We start with Honorifics. Which I am TOTTALY going to steal for D&D 5.  These are accolades and acknowledgments.  Titles like "Lady Aerin, Dragonkiller" (if you have read that book you can smile with me), or "Champion of Justice" and others.  These confer a small in-game bonus as well.  The criminal types all have to make Willpower tests at -5 around our Champion of Justice for example.  Given these examples, I can come up with a lot more.   The next section mentions who can give out these honorifics in each country and under what circumstances.

Next follows Memberships and then Companions. After this are Special Items and Equipment.  Often these are heirlooms, not necessarily magical.  In fact, Arcane items are next and even then Arcane Weapons are listed last.   Listed very last, and even very least, is wealth.  So the things that motivate the average D&D character are the least motivating for the average Blue Rose character.  In fact, Wealth only gets 3-4 paragraphs total.

Chapter 12 gives us Adversaries.  We lead off with NPCs.  Blue Rose characters are more likely to run into other people (Rhydan are "people"; just ask them).
For monsters, "Beasts", there are some familiar names here but don’t automatically assume you know what these creatures are about.  Griffons, for example, are given more emphasis and intelligence here than in their D&D counterparts.  This is completely due to how they are treated in the Romantic Fiction novels, in particular, the novels of Mercedes Lackey.
Also, unlike the novels, there are a lot more creatures here than what I recall reading.  So there are plenty of creatures that can either guide, beguile or challenge the characters.  There are about 70 or so creatures here. They are grouped by type, so all Rhydan, all Darkfiends, all Unliving, and so on.
Adding more would be easy, really TOO easy to be honest.   Most creatures need have a good reason to be in the game/world. For example, there are no Manticores here. You could make a very good reason for them to be there as something like anti-griffon or even a magical race the bred true to fight griffons.  Maybe they were created during the Shadow Wars or even before in the Empire of Thorns. They are rare now since most were killed.

Now I do have a copy of the Fantasy Age Bestiary and there are a lot of great new monsters that can be added to Blue Rose.  I just want to be careful on how I do it and where I do it.  Same would be true for any monsters I'd add from DragonAge.

There are slight differences in the stats between creatures of the same name in the various books, but not enough to make you think they are different creatures.

The last chapter is an adventure, Shadows of Tanglewood.

There are pages with Stunt References, Actions, and Quick Reference Cards. We also get a nice full-color character sheet.  Points again to the PDF.  You can get these as part of the Blue Rose Narrator's Kit.

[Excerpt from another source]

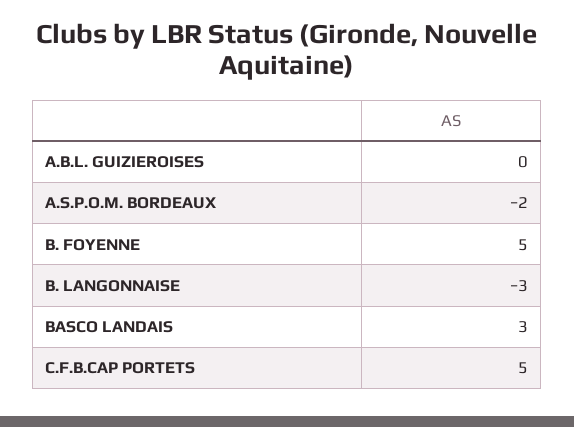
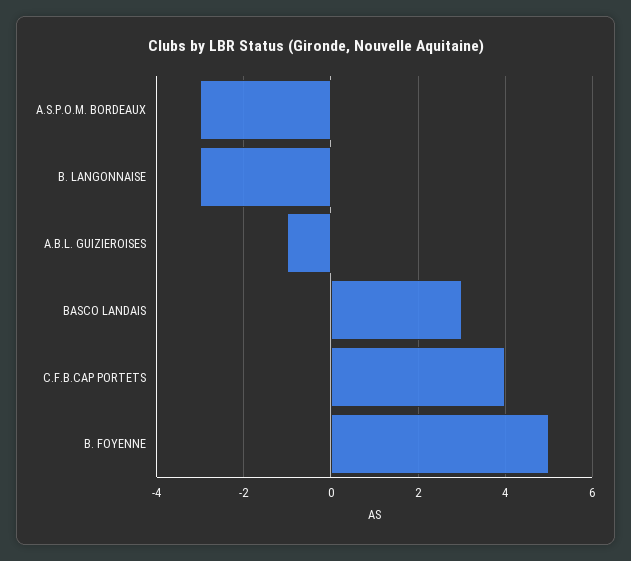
A.B.L. GUIZIEROISES: 0 -> -1
A.S.P.O.M. BORDEAUX: -2 -> -3
C.F.B.CAP PORTETS: 5 -> 4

The index is fully hyperlinked.

What can I honestly say at this point? This is a great game. Well designed with beautiful art and an absolute joy to play.  The AGE system is the first system I have picked up in a long time that I really like.

This is the best game of 2017.


Rhonin84 said...

Now, let's do something together with this! I'm in, though I do have some issues with callings etc...also magic is something I'm looking at getting down, I like the simplicity of the Fantasy Age version. I have always loved a "mana" idea so that is why I'm partial to the "basic" FAGE magic.

Timothy S. Brannan said...

I have to spend some time with Fantasy AGE too. But yes. Let's get a new game going!